Sağlık Bakanlığı verilerine göre 1985 yılından bu yana ülkemizde tanı almış yaklaşık 48 bin hastanın bulunduğunu aktaran Prof. Dr. İbrahim Erayman, “Toplam hastanın yüzde 82’si erkeklerden oluşmakta. Vaka sayılarının yaklaşık yüzde 45’i 2020 yılından itibaren tespit edilmiştir. Bildirilen en sık bulaşma yolu ise cinsel temas yolu ile bulaşmadır. Vatandaşlarımızın mutlaka HIV/AIDS konusunda bilgi edinmeleri ve korunma yollarını öğrenmeleri gerekmekte, tanı alan hastalar mutlaka tedavi olmalıdır. Ülkemizin bütün sağlık ünitelerinde bu hastalıkla ilgili her türlü bilgi verilmekte, ihtiyaç halinde hastalığın uzmanlarına yönlendirilmektedir. Enfeksiyon hastalıklarını önlemenin temel kuralı ise korunmaktır” şeklinde konuştu.

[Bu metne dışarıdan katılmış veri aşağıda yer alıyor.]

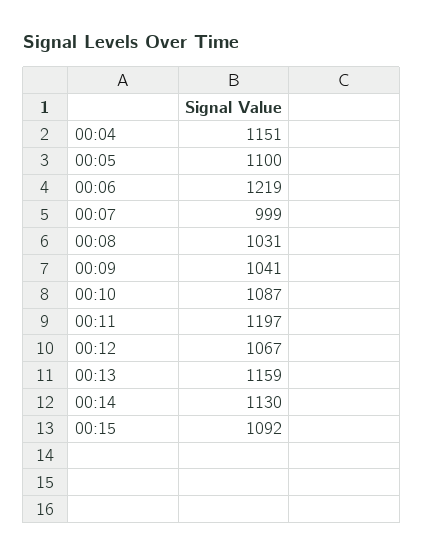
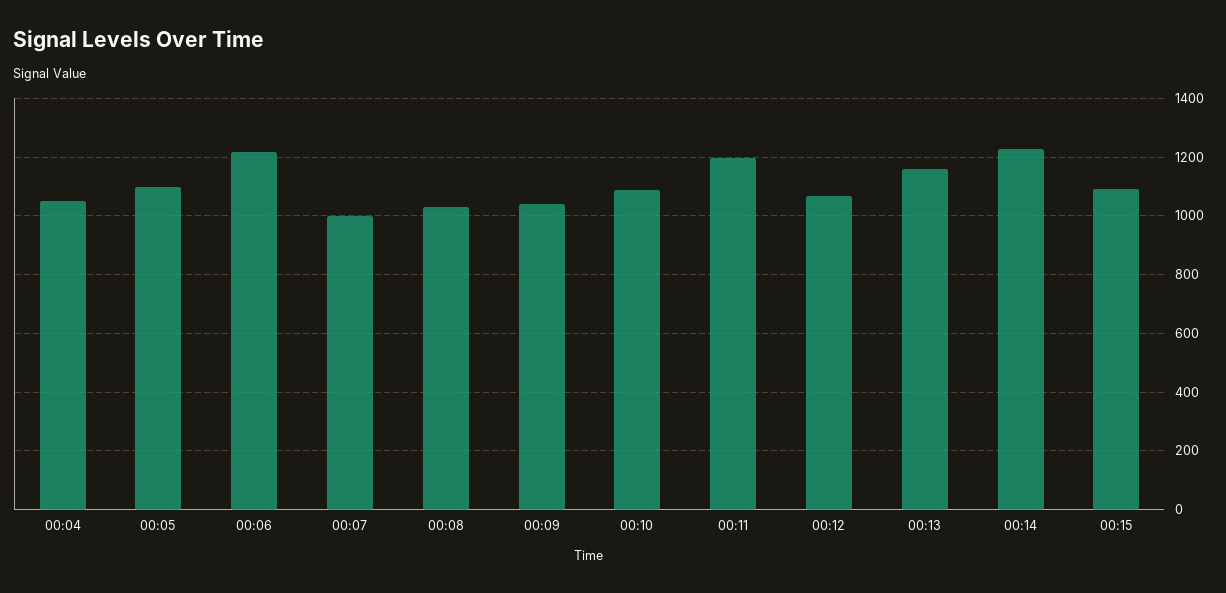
00:04: 1151 -> 1050
00:14: 1130 -> 1225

2021 yılı verilerine göre dünyada 0-19 yaş arası HIV olgu sayısının 2.7 milyon olduğunu ve 100 bin çocuk hastanın AIDS ilişkili nedenlerden dolayı hayatını kaybettiğini vurgulayan NEÜ Tıp Fakültesi Hastanesi Çocuk Enfeksiyon Hastalıkları Öğretim Üyesi Doç. Dr. Özge Metin Akcan, “Türkiye’de 1985- Kasım 2023 tarihleri arasında 0-19 yaş arası bin 296 çocuk vaka bildirildi. Çocuklara HIV enfeksiyonu, anne karnında, doğum sırasında ya da doğum sonrası dönemde bulaşabilmektedir. HIV olan annelerin etkin tedavi almalarının sağlanması, doğum sırası ve sonrasında uygulanan ek önlemler sayesinde, anneden bebeğe geçiş büyük oranda kontrol edilebilmektedir. Hamilelik ve doğum sırasında kan veya virüs içeren diğer vücut sıvılarıyla ile ilgili önlemler alınmadığında bulaş riski yüzde 20-30’lara ulaşır. HIV ile yaşayan bir anne gebeliği süresince tedavi almaya ve doğum sonrası dönemde uygun önlemler alındığında bu oran yüzde 0.5’in altına düşmektedir. Son on yılda, çocuk HIV yönetiminde büyük ilerlemeler kaydedilmiştir. Gebelikte tedavi edilen annelerin artması ile daha az enfeksiyon görülmüştür. HIV ile yaşayıp tedavi alan çocukların sayısı artmıştır ve çocuklarda tedavinin yelpazesi genişlemektedir. Çocuklarda ve ergenlerde HIV’in yönetimi açısından ilerleme kaydedilmiş olsa da hala HIV ile yaşayan milyonlarcası için seçenekleri önceliklendirmek, değerlendirmek ve geliştirmek gerekmektedir” ifadelerini kullandı.